Apparently there is a REST API cloudflare url. Maybe that would help me to provide me some guidance. I would like to test with Gutenberg on.

Like on this article, I can’t whitelabel my IP as it changes very often, and I use Cloudflare pro plan.

Hi kn82000

What domain were you having this problem on?
My suspicion is that this issue was not related to the WAF because this message:
{code: “rest_cookie_invalid_nonce”, message: “Le nonce du cookie n’est pas valide”,…}
Looks like it comes from Wordpress - implying that the request made it past the waf to the cache and/or origin.

Hi rsommerville,

My domain is the only one attached to cloudflare.
It comes from the gutenberg plugin doing rest api requests. When disabling it, all works fine but then it seems that Cloudflare interacts somehow.
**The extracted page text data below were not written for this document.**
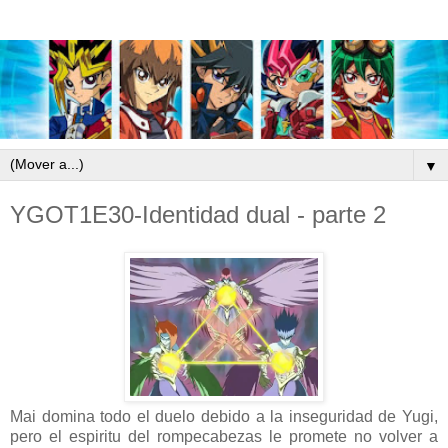
▼
YGOT1E30-Identidad dual - parte 2
Mai domina todo el duelo debido a la inseguridad de Yugi,
pero el espiritu del rompecabezas le promete no volver a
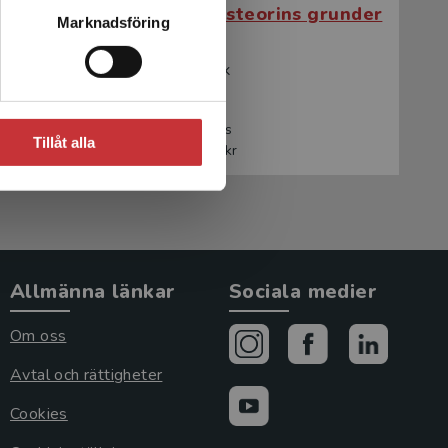
grunder
Redovisningsteorins grunder
Marknadsföring
Hartwig, Fredrik
243 kr
inkl. moms
Tillåt alla
Exkl. moms: 229 kr
Allmänna länkar
Sociala medier
Om oss
Avtal och rättigheter
Cookies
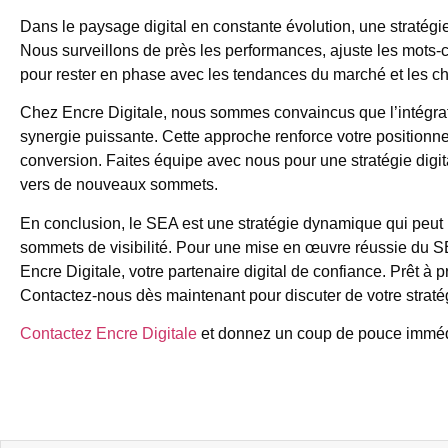
Dans le paysage digital en constante évolution, une stratégi
Nous surveillons de près les performances, ajuste les mots-c
pour rester en phase avec les tendances du marché et les c
Chez Encre Digitale, nous sommes convaincus que l’intégrati
synergie puissante. Cette approche renforce votre positionn
conversion. Faites équipe avec nous pour une stratégie digi
vers de nouveaux sommets.
En conclusion, le SEA est une stratégie dynamique qui peut 
sommets de visibilité. Pour une mise en œuvre réussie du SE
Encre Digitale, votre partenaire digital de confiance. Prêt à
Contactez-nous dès maintenant pour discuter de votre straté
Contactez Encre Digitale
et donnez un coup de pouce imméd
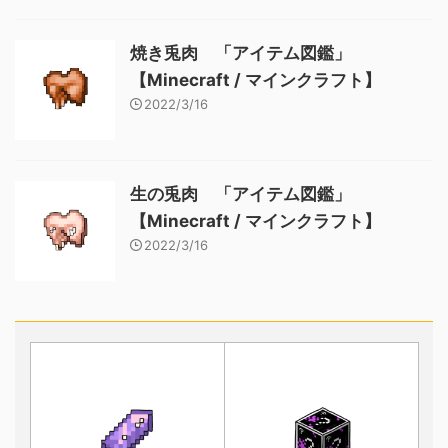
焼き兎肉 「アイテム図鑑」
【Minecraft / マインクラフト】
2022/3/16
生の兎肉 「アイテム図鑑」
【Minecraft / マインクラフト】
2022/3/16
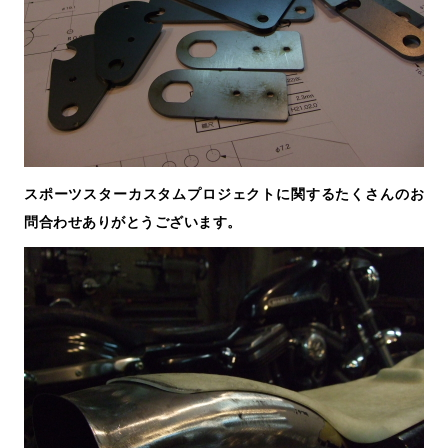
スポーツスターカスタムプロジェクトに関するたくさんのお
問合わせありがとうございます。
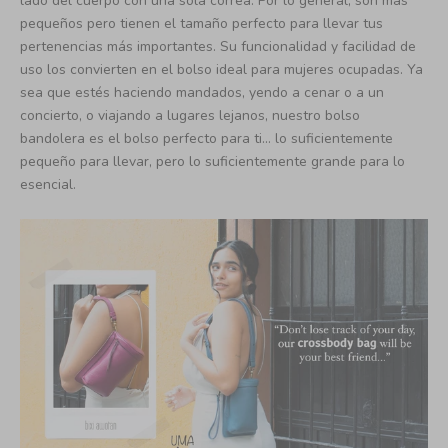
lado del cuerpo con una sola correa. Por lo general, son más
pequeños pero tienen el tamaño perfecto para llevar tus
pertenencias más importantes. Su funcionalidad y facilidad de
uso los convierten en el bolso ideal para mujeres ocupadas. Ya
sea que estés haciendo mandados, yendo a cenar o a un
concierto, o viajando a lugares lejanos, nuestro bolso
bandolera es el bolso perfecto para ti... lo suficientemente
pequeño para llevar, pero lo suficientemente grande para lo
esencial.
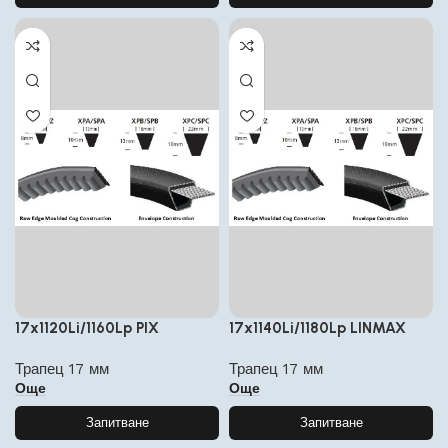
17x1120Li/1160Lp PIX
17x1140Li/1180Lp LINMAX
Трапец 17 мм
Трапец 17 мм
Още
Още
Запитване
Запитване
If I use it on another domain without cloudflare, all works fine.
I have a long setup in firewalls and WAF so probably by being extra vigilent I disable any plugin able to do PUT or POST requests? Does it sound possible?

I’ve found this page which discusses an issue similar to yours.

In their case the problem was Cloudflare caching /wp-json/.

I’d suggest seeing if the gutenberg plugin works with ‘development mode’:

If it does work then the issue is most likely caching and you should disable Cloudflare’s caching on Wordpress API endpoints used by gutenberg.

Separately you can confirm whether Cloudflare’s WAF/firewall is the problem by checking if any firewall events are generated from you IP address when trying to use the gutenberg plugin:

Dear rsommerville,

Thank you for your time. I know the first article (this is my reference article in fact) and I tried the development mode without noting any change.
I will investigate your third point with the firewall analytics.
But from my previous investigation, I had seen nothing from the logs but still pages were not able to upload.
I will make some tests with gutenberg on a bit later this week as I want to progress on the website content while it is working now. If I find the exact root cause of the issue, I will post here again.

You can setup a wordpress-specific WAF to avoid false positives.

Hi in11,
How do I do this “wordpress-specific WAF”? I used all waf parameters linked to wordpress, also enabling, disabling all, purging all, waiting, but still no draft geting updated.
Maybe you have a better setup. Let me know.
P.S. I still have to try the firewall analytics that rsommerville suggested.

This topic was automatically closed after 14 days. New replies are no longer allowed.